Hong Kong voters headed to the polls Sunday, with the city's pro-democracy parties scrambling to avoid heavy losses and several high-profile politicians facing potential defeat.
The polls opened in the southern Chinese city at 7:30 am (2330 GMT) with all 60 legislature seats up for grabs.
Despite warm sunshine in the afternoon, government figures showed turnout in the first 11 hours of voting was 10 percent lower than at the same stage of the last election in 2004.
The vote was expected to provide a barometer for pro-democracy parties in the former British colony in the face of growing Chinese patriotism.
Against the background of huge anti-government sentiment, pan-democrats secured about 60 percent of the vote in 2004, although it only earned them 25 seats due to the vagaries of Hong Kong's political system.
Despite the plummeting popularity of the current government, the pan-democrats have not been able to harness the dissatisfaction this time, with polls suggesting their number of seats could fall.
"The maintenance of the stability of Hong Kong and the city's continued development is the most important thing," said Dick Yeung, who voted for former security secretary Regina Ip, standing as a pro-Beijing independent.
"There is already enough freedom in Hong Kong and enough democracy," said the 52-year-old pearl merchant.
In addition to the retirement of heavy-hitting democracy figures Martin Lee and Anson Chan, several other leading lights could be shunted into political obscurity.
Two of the highest-profile -- Emily Lau, a former journalist and staunch government critic, and ceaseless activist "Long Hair" Leung Kwok-hung -- could lose their seats, a Hong Kong University poll showed.
"Hong Kong will not remain fair, open and democratic unless we are willing to fight," Leung said in a last-ditch advert in the Sunday Morning Post.
Only 30 of the 60 legislative seats were being chosen by the city's 3.37 million registered electors. The remaining 30 "functional constituencies" represent various business and industry interests chosen by select electorates.
Polls were due to close at 10:30 pm (1430 GMT).
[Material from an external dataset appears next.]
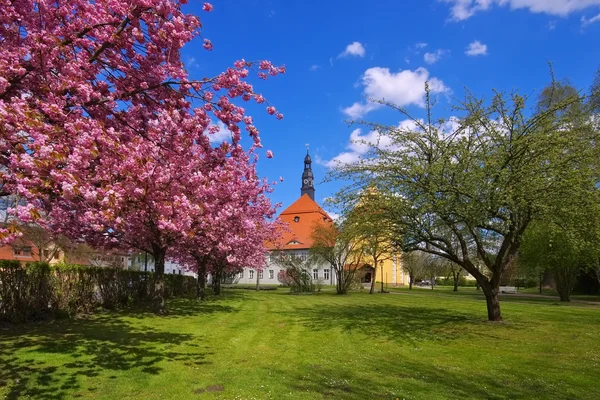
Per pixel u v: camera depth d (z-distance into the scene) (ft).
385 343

Results were expected to be in by 4:00 am Monday (2000 GMT).
If the pan-democrats slip below 21 seats they will lose the ability to veto government legislation, which they successfully used in 2005 to block controversial constitutional reforms.
Hong Kong was promised universal suffrage for both its legislature and chief executive when Britain handed back the territory to China in 1997, but no specific timetable was set.
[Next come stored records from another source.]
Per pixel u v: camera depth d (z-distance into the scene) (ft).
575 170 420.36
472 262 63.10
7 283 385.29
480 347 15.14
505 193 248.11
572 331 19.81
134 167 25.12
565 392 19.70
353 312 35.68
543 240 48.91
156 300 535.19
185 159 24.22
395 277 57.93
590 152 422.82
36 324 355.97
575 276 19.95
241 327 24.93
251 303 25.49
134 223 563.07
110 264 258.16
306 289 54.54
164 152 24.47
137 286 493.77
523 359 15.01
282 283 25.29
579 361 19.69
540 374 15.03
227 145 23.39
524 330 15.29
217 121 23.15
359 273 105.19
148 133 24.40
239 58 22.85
While chief executive Donald Tsang's popularity is slipping after a number of blunders, the pro-Beijing parties who normally suffer from government failings appear in good health.
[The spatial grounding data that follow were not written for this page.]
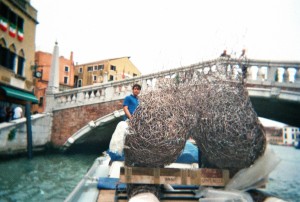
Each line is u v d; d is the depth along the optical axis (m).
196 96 2.84
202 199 2.53
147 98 2.74
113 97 14.48
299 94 10.94
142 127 2.54
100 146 18.34
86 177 3.58
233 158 2.63
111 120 14.39
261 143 2.66
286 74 11.22
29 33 18.27
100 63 43.56
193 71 3.17
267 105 13.76
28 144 12.84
The Democratic Alliance for the Betterment and Progress of Hong Kong (DAB) could get a bump from the city's growing patriotism, reinforced by a recent visit by China's Olympic gold medallists.
It may also benefit from Beijing's announcement late last year that universal suffrage could be introduced here from 2017, neutering the democrats' key election asset.
But Michael DeGolyer, a politics professor at Hong Kong Baptist University, said his pre-election poll showed growing patriotism will not necessarily translate into pro-Beijing support.
"People are starting to treat their votes in the same way they deal with their investments," DeGolyer said.
"I do not know what the 'China factor' is. If the definition is 'support your country, vote for the DAB,' that is not the case anymore," he added.
Sunny Poon, a 40-year-old banker, said patriotism was not a factor in how he voted.
"I choose people on what they propose to do and their track record," he said.